Entries supplied Block Start

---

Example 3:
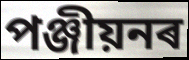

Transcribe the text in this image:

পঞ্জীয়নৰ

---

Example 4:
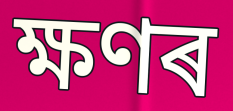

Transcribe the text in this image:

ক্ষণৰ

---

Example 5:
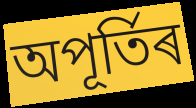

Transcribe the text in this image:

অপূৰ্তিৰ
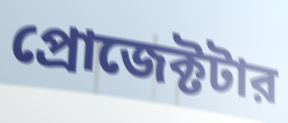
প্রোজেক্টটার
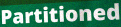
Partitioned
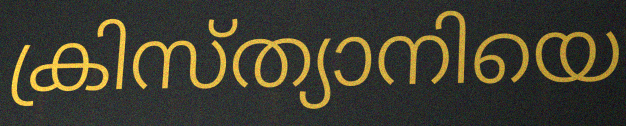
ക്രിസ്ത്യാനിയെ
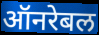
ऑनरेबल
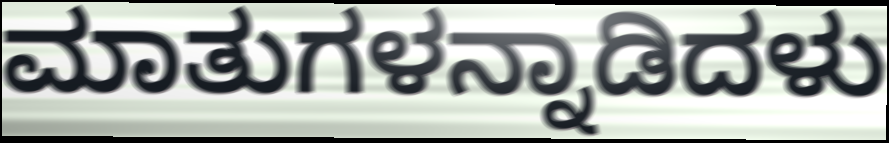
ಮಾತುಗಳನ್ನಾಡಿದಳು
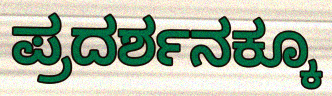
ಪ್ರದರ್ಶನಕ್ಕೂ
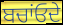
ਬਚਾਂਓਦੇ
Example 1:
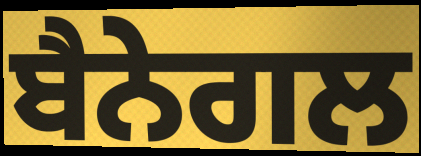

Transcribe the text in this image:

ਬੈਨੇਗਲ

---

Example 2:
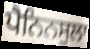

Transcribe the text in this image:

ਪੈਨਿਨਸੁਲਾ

Entries supplied Block End

- **Your goal**
Without any of its images, the data above should be returned exactly.

- **Reply**
---

Example 3:

Transcribe the text in this image:

পঞ্জীয়নৰ

---

Example 4:

Transcribe the text in this image:

ক্ষণৰ

---

Example 5:

Transcribe the text in this image:

অপূৰ্তিৰ
প্রোজেক্টটার
Partitioned
ക്രിസ്ത്യാനിയെ
ऑनरेबल
ಮಾತುಗಳನ್ನಾಡಿದಳು
ಪ್ರದರ್ಶನಕ್ಕೂ
ਬਚਾਂਓਦੇ
Example 1:

Transcribe the text in this image:

ਬੈਨੇਗਲ

---

Example 2:

Transcribe the text in this image:

ਪੈਨਿਨਸੁਲਾ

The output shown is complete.